# How to write electron hole Hamiltonian into quasi-boson?

1. Jul 23, 2015

### PRB147

V Chernyak, Wei Min Zhang, S Mukamel, J Chem Phys Vol. 109, 9587
Eq.(2.2), Eq. (B1) Eq.(B4)-(B6).
When I substitue Eq.(B4)-(B6) into Eq.(2.2), I can not recover Eq.(B1).
Who can give me a reference or hint on
how to write electron hole Hamiltonian into quasi-boson operator?
I think it is not possible to write sole electron or sole hole Hamiltonian in Eq.(2.2)
into quasi-boson operator.
Eq.(2.2) describes a two-band (one conduction one-valence semiconductor) system in real space,
taking account of electron-electron, hole-hole, electron-hole interactions.

2. Jul 24, 2015

### PRB147

V Chernyak, Wei Min Zhang, S Mukamel, J Chem Phys Vol. 109, 9587 (can be freely downloaded here http://mukamel.ps.uci.edu/publications/pdfs/347.pdf ) Eq.(2.2), Eq. (B1) Eq.(B4)-(B6). When I substitue Eq.(B4)-(B6) into Eq.(2.2), I can not recover Eq.(B1). Who can give me a reference or hint on how to write electron hole Hamiltonian into quasi-boson operator? I think it is not possible to write sole electron or sole hole Hamiltonian in Eq.(2.2) into quasi-boson operator. Eq.(2.2) describes a two-band (one conduction one-valence semiconductor) system in real space, taking account of electron-electron, hole-hole, electron-hole interactions.

The equations listed as follows:

Eq.(2.2)

$$H_e=\sum\limits_{m_1,m_2;n_1,n_2} h_{m_1,m_2;n_1,n_2} B^\dagger_{m_1,m_2}B_{n_1,n_2}+U_{m_1,m_2;n_1,n_2;k_1,k_2;l_1,l_2}B^\dagger_{m_1,m_2}B^\dagger_{n_1,n_2}B_{k_1,k_2}B_{l_1,l_2}$$

Eq.(B.1)

$$H_e=\sum\limits_{m_1,n_1}t^{(1)}_{m_1,n_1}a^\dagger_{m_1}a_{n_1}+t^{(2)}_{m_2,n_2}a_{m_2}a_{n_2}+\frac{1}{2}\sum\limits_{m_1,n_1,k_1,l_1}V^{(1)}_{m_1,n_1,k_1,l_1}a^\dagger_{m_1}a^\dagger_{n_1}a_{k_1}a_{l_1} +\frac{1}{2}\sum\limits_{m_2,n_2,k_2,l_2}V^{(2)}_{m_2,n_2,k_2,l_2}a^\dagger_{m_2}a^\dagger_{n_2}a_{k_2}a_{l_2} +\frac{1}{2}\sum\limits_{m_1,n_2,k_2,l_1}W_{m_1,n_2,k_2,l_1}a^\dagger_{m_2}b^\dagger_{n_2}b_{k_2}a_{l_2}$$.

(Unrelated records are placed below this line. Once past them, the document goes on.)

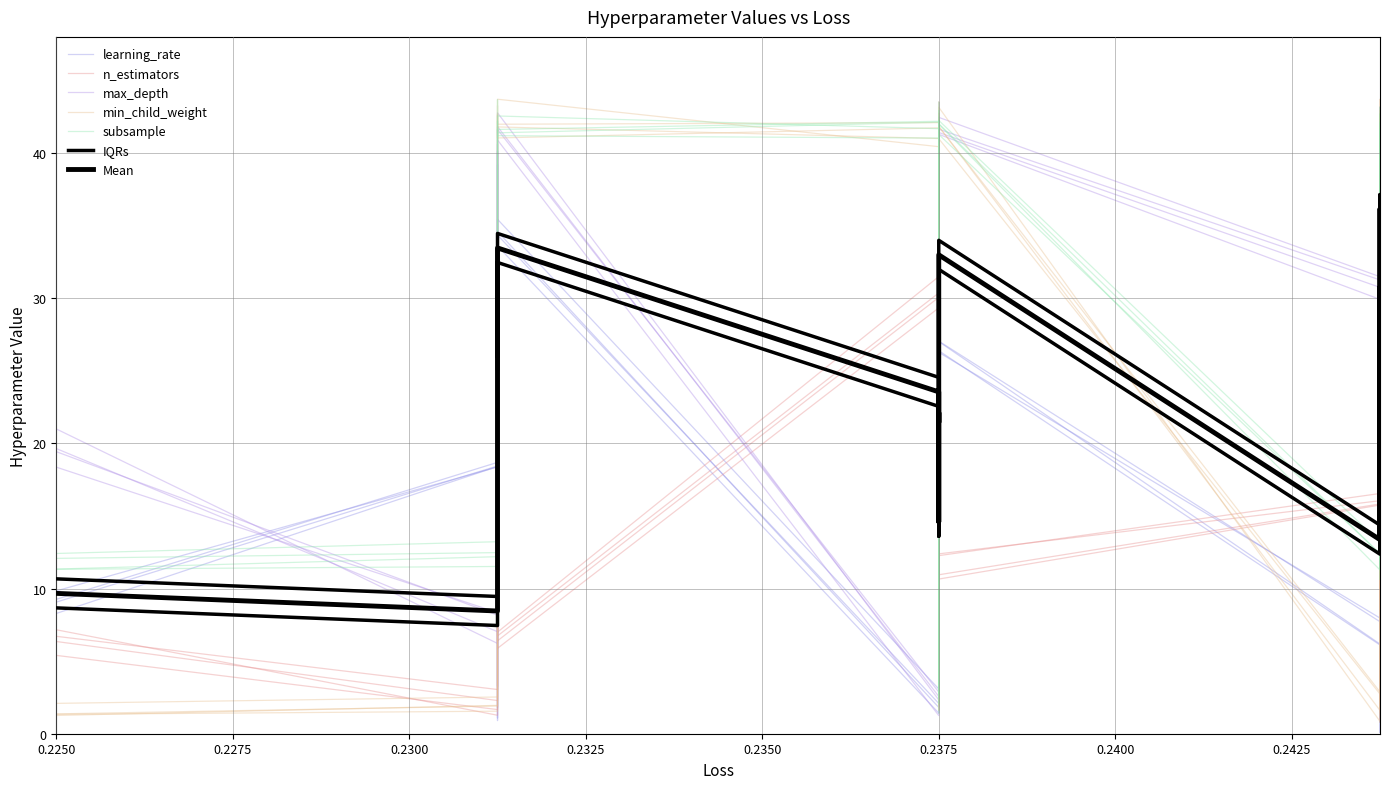

Is the value of max_depth at 0.23750000000000004 greater than the value of min_child_weight at 0.24375000000000002?

No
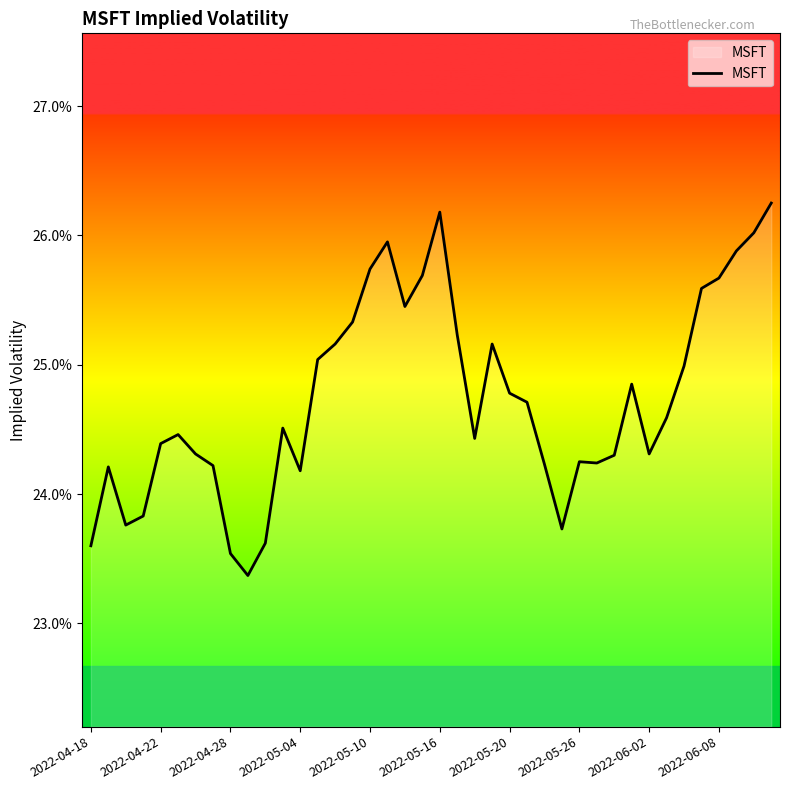

Does the chart display data point markers on the line(s)?

No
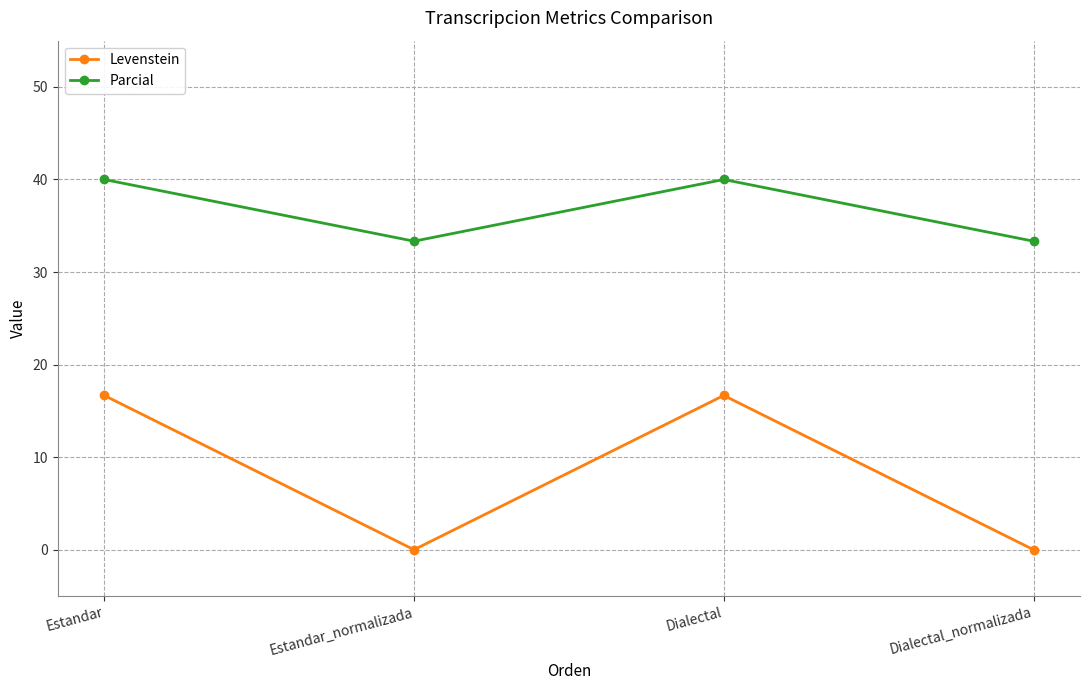

At how many categories does at least one series exceed 37?

2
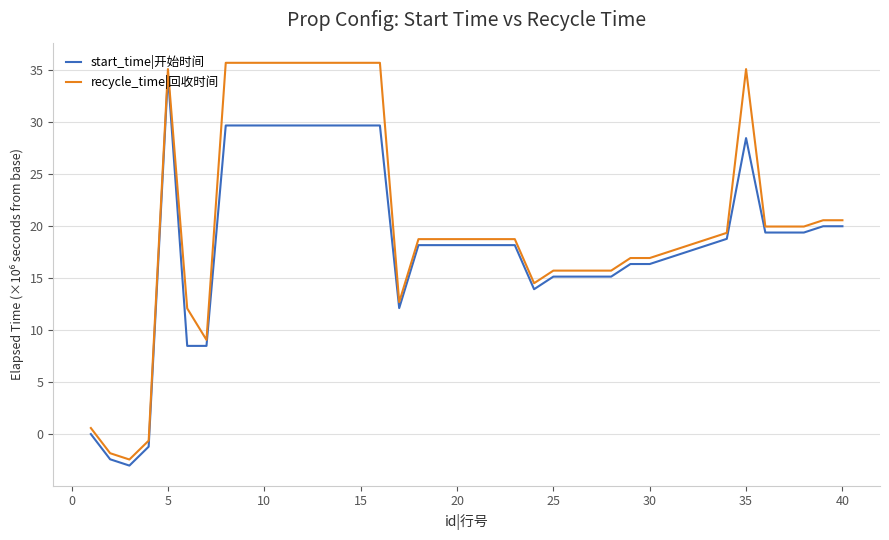

Does the chart have visible grid lines?

Yes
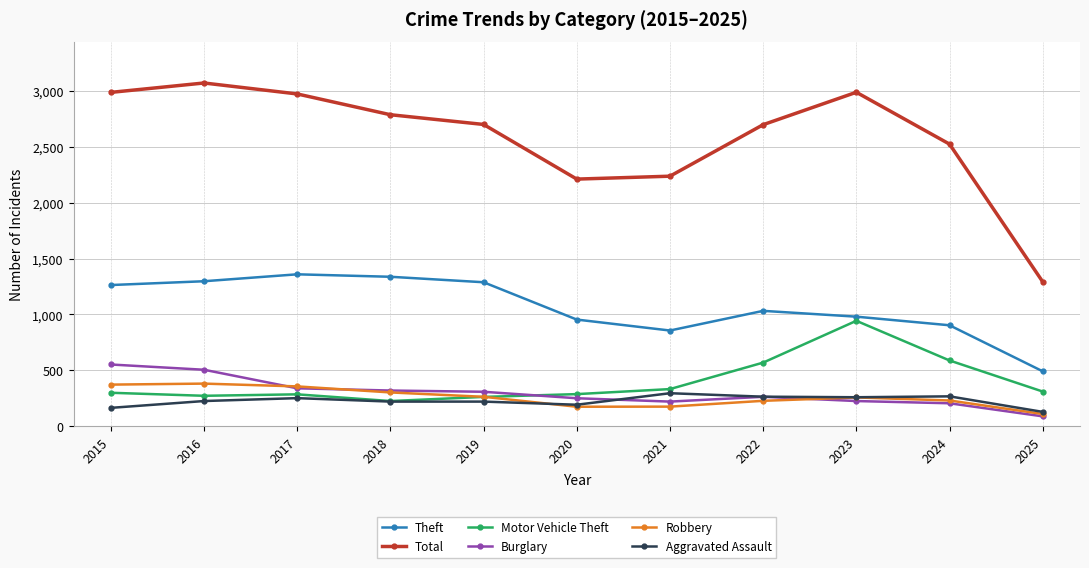

Does the chart have visible grid lines?

Yes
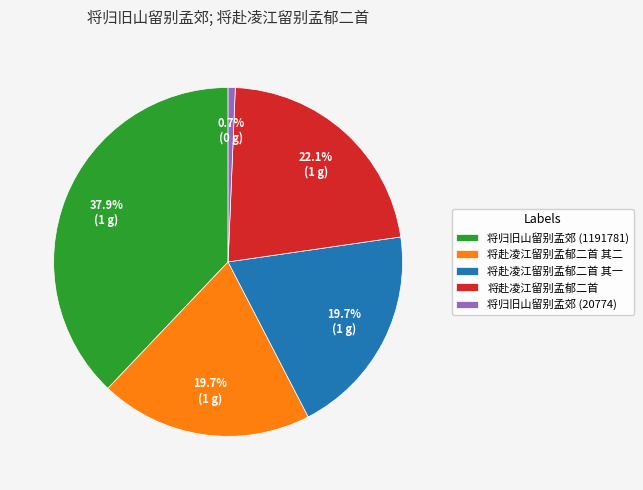

To the nearest percent, what portion does 将赴凌江留别孟郁二首 其一 represent?

20%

where $$a_{n_1}~(a^\dagger_{n_1})$$ is electron annihilation (creation) operator, $$b_{n_2}~(b^\dagger_{n_1})$$ is hole annihilation (creation) operator.

the definition of exciton operator

Eq.(B.4)

$$B^\dagger_{m_1,m_2}=a^\dagger_{m_1}b^\dagger_{m_2}$$

$$B_{m_1,m_2}=b_{m_2}a_{m_1}$$

Eq.(B.5)

$$h_{m_1,m_2;n_1,n_2}=t^{(1)}_{m_1,n_1}\delta_{m_2,n_2}+\delta_{m_1,n_1}t^{(2)}_{m_2,n_2} +W_{m_1m_2n_1n_2}$$

Eq.(B6)

$$U_{m_1,m_2;n_1,n_2;k_1,k_2;l_1,l_2}=-\frac{1}{4}[ t^{(1)}_{m_1,k_1}\delta_{m_2,k_2} \delta_{n_1,l_1} \delta_{n_2,l_2} +\delta_{m_1,k_1}t^{(2)}_{m_2,k_2}\delta_{n_1,l_1}\delta_{n_2,l_2} +\delta_{m_1,k_1}\delta_{m_2,k_2}t^{(1)}_{n_1,l_1} \delta_{n_2,l_2} +\delta_{m_1,k_1}\delta_{m_2,k_2}\delta_{n_1,l_1} t^{(2)}_{n_2,l_2}] +\frac{1}{4}[V^{(1)}_{m_1,n_1,k_1,l_1}\delta_{m_2,k_2}\delta_{n_2,l_2} + \delta_{m_1,k_1}\delta_{n_1,l_1}V^{(2)}_{m_2,n_2,k_2,l_2}]$$.